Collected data
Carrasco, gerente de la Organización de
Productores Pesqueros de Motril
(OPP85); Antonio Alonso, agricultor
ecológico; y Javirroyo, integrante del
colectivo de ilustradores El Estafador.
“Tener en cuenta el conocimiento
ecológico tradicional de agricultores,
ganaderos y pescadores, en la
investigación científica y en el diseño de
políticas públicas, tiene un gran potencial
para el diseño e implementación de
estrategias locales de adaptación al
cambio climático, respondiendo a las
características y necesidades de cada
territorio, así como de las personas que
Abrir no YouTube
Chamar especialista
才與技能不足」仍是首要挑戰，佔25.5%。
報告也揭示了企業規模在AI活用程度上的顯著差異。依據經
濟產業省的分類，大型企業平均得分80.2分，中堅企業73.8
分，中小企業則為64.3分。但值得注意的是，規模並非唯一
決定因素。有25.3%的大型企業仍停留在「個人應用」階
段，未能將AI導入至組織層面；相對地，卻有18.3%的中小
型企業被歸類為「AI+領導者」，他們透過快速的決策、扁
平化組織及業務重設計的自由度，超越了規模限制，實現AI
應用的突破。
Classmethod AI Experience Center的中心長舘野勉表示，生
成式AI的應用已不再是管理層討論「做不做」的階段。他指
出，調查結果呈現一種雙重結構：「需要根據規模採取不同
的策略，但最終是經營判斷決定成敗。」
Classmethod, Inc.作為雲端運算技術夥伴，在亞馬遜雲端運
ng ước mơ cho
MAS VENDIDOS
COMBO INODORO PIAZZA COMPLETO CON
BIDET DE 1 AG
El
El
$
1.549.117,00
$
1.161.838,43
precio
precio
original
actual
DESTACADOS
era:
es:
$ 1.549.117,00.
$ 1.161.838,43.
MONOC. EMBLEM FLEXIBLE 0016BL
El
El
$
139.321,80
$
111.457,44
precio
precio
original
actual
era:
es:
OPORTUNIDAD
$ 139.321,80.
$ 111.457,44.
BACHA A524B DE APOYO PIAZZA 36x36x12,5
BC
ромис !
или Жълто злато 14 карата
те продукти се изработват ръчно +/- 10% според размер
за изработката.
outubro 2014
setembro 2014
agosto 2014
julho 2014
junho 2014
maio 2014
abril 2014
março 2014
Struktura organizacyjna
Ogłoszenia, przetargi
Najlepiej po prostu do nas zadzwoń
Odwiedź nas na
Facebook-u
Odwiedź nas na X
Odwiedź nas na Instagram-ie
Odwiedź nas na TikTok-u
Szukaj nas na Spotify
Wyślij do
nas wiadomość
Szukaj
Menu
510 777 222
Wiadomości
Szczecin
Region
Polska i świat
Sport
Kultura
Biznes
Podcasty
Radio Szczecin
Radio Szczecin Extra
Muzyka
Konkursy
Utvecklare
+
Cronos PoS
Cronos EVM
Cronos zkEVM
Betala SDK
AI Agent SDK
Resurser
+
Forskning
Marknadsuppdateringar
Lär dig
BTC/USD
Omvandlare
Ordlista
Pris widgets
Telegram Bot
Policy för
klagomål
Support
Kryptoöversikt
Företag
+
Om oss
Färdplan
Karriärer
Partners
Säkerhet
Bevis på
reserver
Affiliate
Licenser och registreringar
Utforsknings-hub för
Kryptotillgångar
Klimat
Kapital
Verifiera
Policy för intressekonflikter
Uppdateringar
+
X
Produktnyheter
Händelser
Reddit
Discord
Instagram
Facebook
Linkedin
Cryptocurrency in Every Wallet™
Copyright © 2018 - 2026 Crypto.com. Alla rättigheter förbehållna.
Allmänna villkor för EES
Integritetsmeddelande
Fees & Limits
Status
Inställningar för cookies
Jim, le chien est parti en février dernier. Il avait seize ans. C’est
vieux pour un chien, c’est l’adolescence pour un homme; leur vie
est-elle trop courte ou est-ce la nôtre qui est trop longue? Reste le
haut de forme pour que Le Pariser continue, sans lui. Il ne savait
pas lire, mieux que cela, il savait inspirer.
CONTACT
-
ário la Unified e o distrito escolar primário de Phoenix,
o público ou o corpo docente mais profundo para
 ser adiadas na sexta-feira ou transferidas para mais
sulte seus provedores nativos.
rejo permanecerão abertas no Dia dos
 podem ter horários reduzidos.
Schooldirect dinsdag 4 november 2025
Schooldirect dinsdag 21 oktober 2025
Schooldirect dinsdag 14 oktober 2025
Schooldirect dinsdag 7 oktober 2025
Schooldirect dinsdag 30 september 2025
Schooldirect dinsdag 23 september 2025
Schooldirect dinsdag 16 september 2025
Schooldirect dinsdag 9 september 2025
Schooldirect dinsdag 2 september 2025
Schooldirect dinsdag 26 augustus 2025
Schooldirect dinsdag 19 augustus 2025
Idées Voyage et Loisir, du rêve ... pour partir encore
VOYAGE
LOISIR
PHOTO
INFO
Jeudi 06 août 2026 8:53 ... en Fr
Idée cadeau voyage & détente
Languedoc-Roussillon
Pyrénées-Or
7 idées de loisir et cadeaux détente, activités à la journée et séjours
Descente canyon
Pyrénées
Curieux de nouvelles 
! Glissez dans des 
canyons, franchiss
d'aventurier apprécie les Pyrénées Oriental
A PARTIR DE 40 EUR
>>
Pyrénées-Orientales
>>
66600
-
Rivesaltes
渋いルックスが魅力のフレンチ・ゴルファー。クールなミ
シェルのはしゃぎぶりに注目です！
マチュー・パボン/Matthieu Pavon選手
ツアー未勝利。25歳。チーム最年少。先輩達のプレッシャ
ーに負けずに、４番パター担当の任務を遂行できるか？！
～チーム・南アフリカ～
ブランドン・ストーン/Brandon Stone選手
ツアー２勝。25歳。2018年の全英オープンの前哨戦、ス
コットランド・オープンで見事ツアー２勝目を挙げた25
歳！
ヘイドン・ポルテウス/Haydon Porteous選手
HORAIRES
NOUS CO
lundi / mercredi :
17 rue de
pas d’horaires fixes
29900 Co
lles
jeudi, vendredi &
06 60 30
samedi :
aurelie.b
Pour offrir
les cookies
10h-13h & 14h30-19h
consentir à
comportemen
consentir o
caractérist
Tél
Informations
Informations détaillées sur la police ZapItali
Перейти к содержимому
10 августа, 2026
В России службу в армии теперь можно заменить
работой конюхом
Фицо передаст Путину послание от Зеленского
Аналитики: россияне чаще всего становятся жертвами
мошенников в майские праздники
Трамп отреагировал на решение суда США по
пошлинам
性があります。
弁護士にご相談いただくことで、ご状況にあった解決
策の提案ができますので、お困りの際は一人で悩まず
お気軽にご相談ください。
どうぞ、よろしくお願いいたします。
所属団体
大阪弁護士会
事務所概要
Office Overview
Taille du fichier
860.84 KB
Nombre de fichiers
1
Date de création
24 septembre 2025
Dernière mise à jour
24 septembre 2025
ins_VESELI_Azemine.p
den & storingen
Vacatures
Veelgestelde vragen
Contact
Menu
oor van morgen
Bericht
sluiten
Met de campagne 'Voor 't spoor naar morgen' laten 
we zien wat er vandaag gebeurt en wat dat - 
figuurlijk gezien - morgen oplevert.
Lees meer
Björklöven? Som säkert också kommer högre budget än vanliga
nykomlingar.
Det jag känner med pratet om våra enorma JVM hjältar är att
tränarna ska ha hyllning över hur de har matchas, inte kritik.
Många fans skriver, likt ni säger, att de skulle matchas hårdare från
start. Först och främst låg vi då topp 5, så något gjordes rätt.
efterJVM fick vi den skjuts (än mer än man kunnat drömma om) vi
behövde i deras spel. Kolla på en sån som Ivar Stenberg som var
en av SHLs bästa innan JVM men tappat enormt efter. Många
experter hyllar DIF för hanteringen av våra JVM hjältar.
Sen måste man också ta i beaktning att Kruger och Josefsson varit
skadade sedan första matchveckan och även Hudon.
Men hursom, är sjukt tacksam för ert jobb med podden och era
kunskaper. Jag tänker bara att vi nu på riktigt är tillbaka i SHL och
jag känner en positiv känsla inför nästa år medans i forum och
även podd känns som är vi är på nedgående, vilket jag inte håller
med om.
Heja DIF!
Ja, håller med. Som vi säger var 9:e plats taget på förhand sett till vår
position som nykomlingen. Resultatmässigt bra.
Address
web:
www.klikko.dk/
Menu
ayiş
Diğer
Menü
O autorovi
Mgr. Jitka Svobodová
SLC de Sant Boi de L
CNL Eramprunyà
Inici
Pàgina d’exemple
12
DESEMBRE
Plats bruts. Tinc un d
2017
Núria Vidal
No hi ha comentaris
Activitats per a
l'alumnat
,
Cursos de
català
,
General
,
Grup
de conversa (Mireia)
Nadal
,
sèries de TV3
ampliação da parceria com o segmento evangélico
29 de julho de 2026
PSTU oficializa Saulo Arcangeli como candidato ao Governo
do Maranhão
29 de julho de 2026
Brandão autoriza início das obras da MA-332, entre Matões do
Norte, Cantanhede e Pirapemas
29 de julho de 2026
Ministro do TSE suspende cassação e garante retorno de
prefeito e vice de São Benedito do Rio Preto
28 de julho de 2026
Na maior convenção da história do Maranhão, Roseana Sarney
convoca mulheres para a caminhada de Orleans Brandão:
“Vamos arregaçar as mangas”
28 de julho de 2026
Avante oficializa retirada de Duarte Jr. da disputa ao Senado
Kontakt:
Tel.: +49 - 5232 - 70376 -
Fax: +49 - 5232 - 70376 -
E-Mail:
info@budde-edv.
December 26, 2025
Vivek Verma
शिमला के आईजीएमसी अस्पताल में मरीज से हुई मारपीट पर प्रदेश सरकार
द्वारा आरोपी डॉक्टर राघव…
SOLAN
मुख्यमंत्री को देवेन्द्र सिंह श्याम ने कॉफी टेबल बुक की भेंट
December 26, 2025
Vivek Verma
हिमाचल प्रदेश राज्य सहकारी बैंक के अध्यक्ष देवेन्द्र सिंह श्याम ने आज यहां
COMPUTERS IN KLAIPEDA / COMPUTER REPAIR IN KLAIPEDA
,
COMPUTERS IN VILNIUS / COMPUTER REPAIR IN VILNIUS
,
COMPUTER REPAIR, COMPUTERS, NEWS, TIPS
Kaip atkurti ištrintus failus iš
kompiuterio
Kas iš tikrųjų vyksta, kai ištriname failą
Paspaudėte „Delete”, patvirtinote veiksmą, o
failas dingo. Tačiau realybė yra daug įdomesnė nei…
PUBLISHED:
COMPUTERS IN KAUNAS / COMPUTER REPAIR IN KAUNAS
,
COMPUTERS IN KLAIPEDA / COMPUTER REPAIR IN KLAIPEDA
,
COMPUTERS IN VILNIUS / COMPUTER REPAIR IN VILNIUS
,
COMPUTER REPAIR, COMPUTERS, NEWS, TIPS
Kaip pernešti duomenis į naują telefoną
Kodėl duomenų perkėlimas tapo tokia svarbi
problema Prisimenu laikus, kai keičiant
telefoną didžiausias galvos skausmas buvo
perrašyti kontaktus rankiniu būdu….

Your task: Copy range, inclusive: the line holding "den & storingen" to the line holding "tränarna ska ha". Reproduce exactly those lines of the records above and no others.

Completed task:
den & storingen
Vacatures
Veelgestelde vragen
Contact
Menu
oor van morgen
Bericht
sluiten
Met de campagne 'Voor 't spoor naar morgen' laten 
we zien wat er vandaag gebeurt en wat dat - 
figuurlijk gezien - morgen oplevert.
Lees meer
Björklöven? Som säkert också kommer högre budget än vanliga
nykomlingar.
Det jag känner med pratet om våra enorma JVM hjältar är att
tränarna ska ha hyllning över hur de har matchas, inte kritik.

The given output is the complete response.